Within that industry are many managers plying many different strategies, but when it comes to advisors, “they want the strategies [and] they want the simplicity of one statement” that a UMA can provide, said Tim Clift, Envestnet | PMC’s chief investment strategist and a member of the awards committee that named 17 strategies as finalists in the 12th annual SMA Managers of the Year honors (click here for a list of the finalists and a description of the process by which they, and the winners, were picked).
Beyond models-based SMA portfolios, Clift said that at Envestnet | PMC, “we’re getting a lot of demand for bond portfolio UMAs” from advisors, which he noted are “much more difficult operationally.”
One “standout” growth area in SMAs is in municipal fixed income, said Clift, since end investors and their advisors are looking for income but also “tax sensitive” investing.
That ability to meet the needs of investors through portfolios using proprietary research by a committed team, employed by an asset management firm that’s committed to the strategy, are just two of the criteria that’s used to name the SMA Managers of the Year finalists and, eventually, the winners of this year’s awards. The winners will be announced during Envestnet’s Advisor Summit May 18-20, with ThinkAdvisor editors reporting and writing — and videotaping — the event, and the winners in the July issue of Investment Advisor and throughout July on ThinkAdvisor.
So what do these 17 strategies have in common? Nathan Behan, who heads Envestnet | PMC’s fixed income team as senior vice president of investment research, said, “There’s a great lack of commonality among the managers” honored as finalists. “They’re doing something different compared with their peer group,” he reported, which is why they stand out.
Behan said that the awards tend to honor managers “whose research process matches not only their philosophy but what the market is making available to them” at any given time. Both the investment thesis and their investment philosophies “should evolve over time based on what the markets are giving you,” Behan said.

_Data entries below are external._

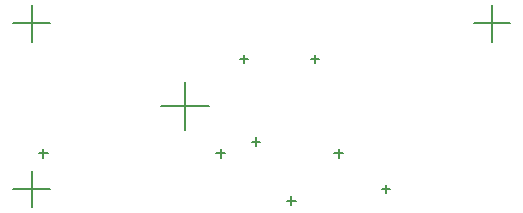
<source format=gbr>
G04*
G04 #@! TF.GenerationSoftware,Altium Limited,Altium Designer,24.6.1 (21)*
G04*
G04 Layer_Color=128*
%FSLAX25Y25*%
%MOIN*%
G70*
G04*
G04 #@! TF.SameCoordinates,848F02FD-2630-40CC-A56B-9648625414CD*
G04*
G04*
G04 #@! TF.FilePolarity,Positive*
G04*
G01*
G75*
%ADD36C,0.00500*%
D36*
X54921Y39370D02*
X71063D01*
X62992Y31299D02*
Y47441D01*
X159252Y66929D02*
X171457D01*
X165354Y60827D02*
Y73032D01*
X5709Y11811D02*
X17913D01*
X11811Y5709D02*
Y17913D01*
X5709Y66929D02*
X17913D01*
X11811Y60827D02*
Y73032D01*
X104899Y55118D02*
X107699D01*
X106299Y53718D02*
Y56518D01*
X112773Y23622D02*
X115573D01*
X114173Y22222D02*
Y25022D01*
X14348Y23622D02*
X17148D01*
X15748Y22222D02*
Y25022D01*
X85214Y27559D02*
X88014D01*
X86614Y26159D02*
Y28959D01*
X73403Y23622D02*
X76203D01*
X74803Y22222D02*
Y25022D01*
X97025Y7874D02*
X99825D01*
X98425Y6474D02*
Y9274D01*
X81277Y55118D02*
X84077D01*
X82677Y53718D02*
Y56518D01*
X128521Y11811D02*
X131321D01*
X129921Y10411D02*
Y13211D01*
M02*

</source>
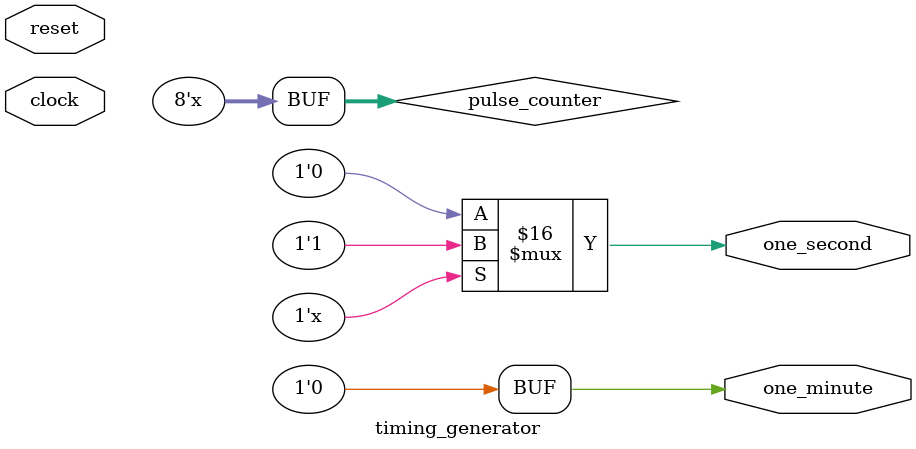
<source format=v>

module timing_generator(clock, reset, one_second, one_minute);
  input clock;
  input reset;
  output reg one_second;
  output reg one_minute;
  reg[7:0] pulse_counter;
  reg[6:0] second_counter;
  
  initial begin
    pulse_counter = 0;
    second_counter = 0;
  end
  
  always@(posedge reset) begin
  pulse_counter = 0;
  second_counter = 0;
  end
  always@(clock) begin
   one_second = 0;
   one_minute = 0;
  
  if(pulse_counter == 255)
    one_second = 1;
  
  pulse_counter <= pulse_counter + 1;
  end
  
  always@(posedge one_second) begin
    if(second_counter == 59) begin
      one_minute = 1;
      second_counter = 0;
     end else begin
      second_counter = second_counter + 1;
    end
  end  
  
endmodule
</source>
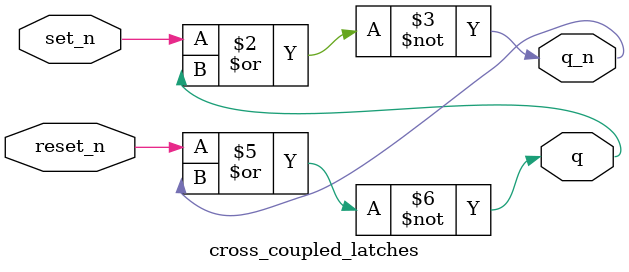
<source format=sv>
module cross_coupled_latches (
  input  logic set_n,    // Active-low set input
  input  logic reset_n,  // Active-low reset input
  output logic q,        // Latch output Q
  output logic q_n       // Latch output Q_bar (complement)
);

  // Cross-coupled NOR gates with propagation delays
  // These delays can cause race conditions and metastability
  
  always_comb begin
    // NOR gate 1: q_n = ~(set_n | q)
    #2 q_n = ~(set_n | q);
  end
  
  always_comb begin
    // NOR gate 2: q = ~(reset_n | q_n)  
    #2 q = ~(reset_n | q_n);
  end

  // Monitor for race conditions
  always @(set_n, reset_n) begin
    if (set_n == 0 && reset_n == 0) begin
      $display("WARNING: Race condition! Both SET and RESET active at time %0t", $time);
    end
  end

endmodule
</source>
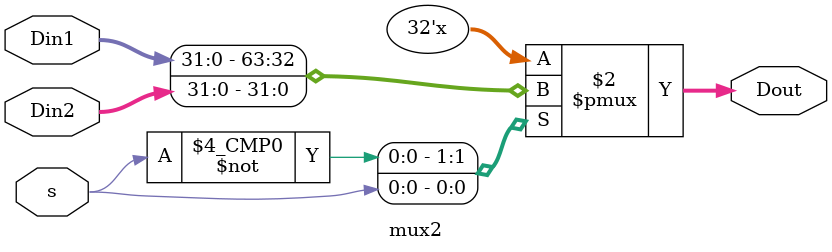
<source format=sv>
`timescale 1ns/1ps
module mux2 #(parameter WIDTH = 32)
(
    output logic [WIDTH-1:0] Dout,
    input  logic [WIDTH-1:0] Din1,
    input  logic [WIDTH-1:0] Din2,
    input  logic             s
);

    always_comb begin
        case (s)
            1'b0: Dout = Din1;
            1'b1: Dout = Din2;
            default: Dout = Din1;
        endcase
    end

endmodule


</source>
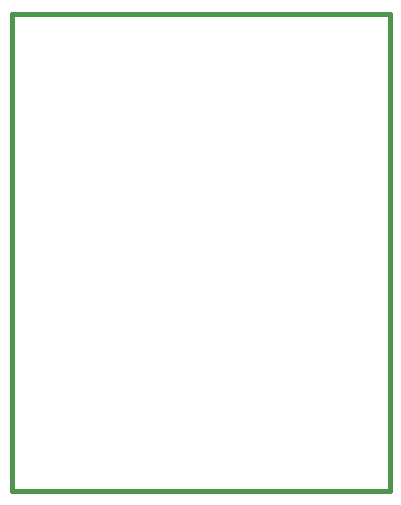
<source format=gko>
G04 (created by PCBNEW-RS274X (2012-apr-16-27)-stable) date dim. 02 juin 2013 12:31:59 CST*
G01*
G70*
G90*
%MOIN*%
G04 Gerber Fmt 3.4, Leading zero omitted, Abs format*
%FSLAX34Y34*%
G04 APERTURE LIST*
%ADD10C,0.006000*%
%ADD11C,0.015000*%
G04 APERTURE END LIST*
G54D10*
G54D11*
X44750Y-34600D02*
X44750Y-18700D01*
X57350Y-34600D02*
X44750Y-34600D01*
X57350Y-18700D02*
X57350Y-34600D01*
X44750Y-18700D02*
X57350Y-18700D01*
M02*

</source>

Clift concurs. When it comes to the honorees and what sets them apart from their peers, “generally they’re very focused. They don’t cover every asset class.” In other words, Clift said, “they do one or two things really well.” Those firms that win “tend to have very experienced professionals” on their teams, both as senior portfolio managers and as analysts. “Typically,” Clift said, “we see these firms exhibit better-than-average downside protection, which tends to lead to longevity.”
Staying close to their professed alpha thesis, showing flexibility when the markets demand it, boasting portfolio managers and analysts with long tenures and being good at protecting against the downside: These are the common traits of the 12th annual SMA Managers of the Year. Clift said there is one more common trait.
“Nathan [Behan] said it well: They know their limitations. If there are things going on in the markets that they don’t understand, instead of taking a chance, they may step aside.” And consistently, “they don’t make unwise decisions.”